The last couple of months have been pretty productive – I have worked on bringing the narrative concepts and art styles of different worlds and backworlds to a good place, in part so we could see what worked and did not but also because it helped us determine the amount of work needed to make a full art pass on the entire game. This meant both the time needed to create the art and figuring out the technology we needed to develop to make it look pretty and be quick to work with.
I had planned to build some new effects technology for this and discuss it today, but in the end I decided against it for a couple of reasons. First, while new and isolated tech is fun and frequently useful, without seeing heavy use out of it we can’t really say for sure how well it works and if it’ll even end up in the game – I’ve been a bit dishonest promoting prototypes in the past and I’d like to be better than that. Second and maybe more importantly, there are less interesting tasks that are going to improve workflows and save us time. The more time the sooner we add them, in fact. I am making an attempt to be smart about development so we don’t add time to a development cycle that’s already too long, and this was inspired by Tom Francis’ GDC talk Efficiency for Game Designers – we have recommended some free GDC talks in the past, but today I thought I’d pick out some of my favorites over the years.
50 Camera Mistakes by John Nesky of ThatGameCompany – John talks about camera handling in games, specifically about how they solved camera problems in Journey. A lot of the problems are kind of specific but there are so many of them that you are bound to find something useful in this talk – a few were even applicable to Backworlds which is a 2D platform game and nothing like Journey.
Antichamber – Three Years of Hardcore Iteration – I was a big fan of Antichamber and in this talk Alexander Bruce goes into some detail about how he built a world that is fundamentally about deceiving the player but still did not attempt to obfuscate the puzzles.
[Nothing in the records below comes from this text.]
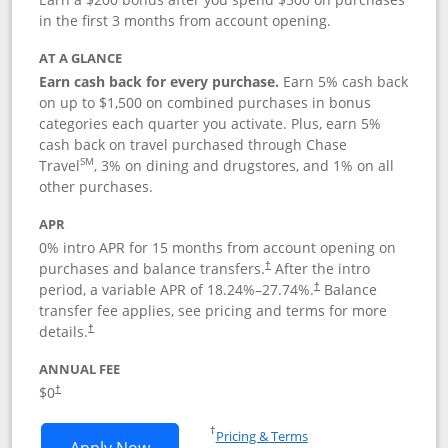
in the first 3 months from account opening.
AT A GLANCE
Earn cash back for every purchase.
Earn 5% cash back
on up to $1,500 on combined purchases in bonus
categories each quarter you activate. Plus, earn 5%
cash back on travel purchased through Chase
SM
Travel
, 3% on dining and drugstores, and 1% on all
other purchases.
APR
0% intro APR for 15 months from account opening on
purchases and balance transfers.
After the intro
†
period, a variable APR of
18.24
%–
27.74
%.
Balance
†
transfer fee applies, see pricing and terms for more
details.
†
ANNUAL FEE
$0
†
Opens in a new window
†
Pricing & Terms
Opens Chase Freedom Flex application
Apply Now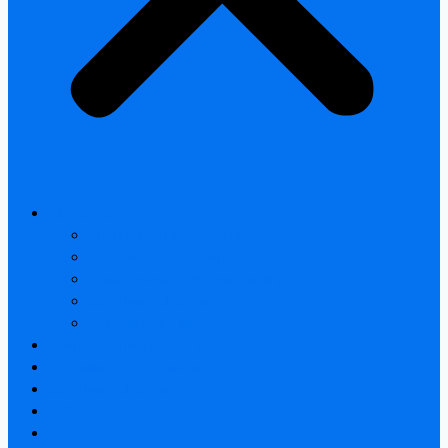
All products
Thermal Camera Module
Uncooled LWIR Thermal
Smart home & Outdoor safety
Car Thermal camera
Car Audio & Video
Thermal Camera Module
Uncooled LWIR Thermal
Car Thermal camera
FAQ
About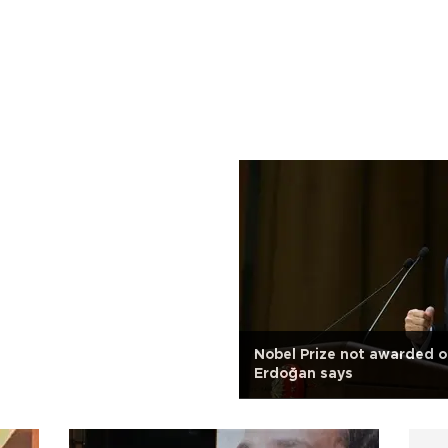
Nobel Prize not awarded ob
Erdoğan says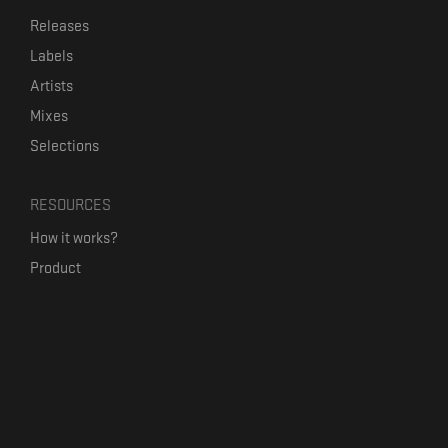
Releases
Labels
Artists
Mixes
Selections
RESOURCES
How it works?
Product
Our mission
Label Kickstart
Terms and Conditions
USEFUL LINKS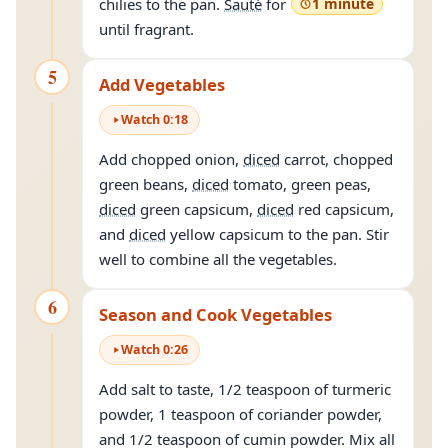
chilies to the pan.
Sauté
for
1 minute
until fragrant.
5
Add Vegetables
Watch
0
:
18
Add chopped onion,
diced
carrot, chopped
green beans,
diced
tomato, green peas,
diced
green capsicum,
diced
red capsicum,
and
diced
yellow capsicum to the pan. Stir
well to combine all the vegetables.
6
Season and Cook Vegetables
Watch
0
:
26
Add salt to taste, 1/2 teaspoon of turmeric
powder, 1 teaspoon of coriander powder,
and 1/2 teaspoon of cumin powder. Mix all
Fewer Tifas or More Sephiroths – Male Sexualization in Games by writer Michelle Clough. This is a humorous but enlightening talk about the tradition of sexually attractive men in games and how we can write sexually attractive characters – both men and women – without making them into mere objects of desire.
Of Choice and Breaking New Ground – Designing Mark of the Ninja by Nels Andersson. Mark of the Ninja takes a new approach to stealth gameplay – casting the player as a master ninja hiding should be trivial so the game is a lot more focused on planning your approach than actually executing it. Nels goes over the design pillars they established to reach this goal and what they meant for the project.
Techniques for Building Aim Assist in Console Shooters by Nick Weihs of Insomniac Games. Practically all FPS games that are played with a console have some form of aim-assist built in, Nick goes over the problems with aiming from a hardware and muscle perspective and then presents a series of different aim-assist techniques as well as their impact. A great introduction to the subject.
Through the Grinder: Refining Diablo III’s Game Systems by Wyatt Cheng. Wyatt goes over some of the core systems in Diablo III and talks about how they evolved over many iterations and were finely tuned into what ended up in the game. I am a bit biased in recommending this talk but I think it is a very interesting look at the design polish process and how small changes can make a big difference.
What I did end up working with lately has been a better system for sharing art resources across levels – up until now all levels have been completely standalone and changing the style of clusters of levels has been very time-consuming. The new system is simple but a lot more memory-friendly and suited for the structure of the game, if it turns out to be a big win I may write about it in a later post!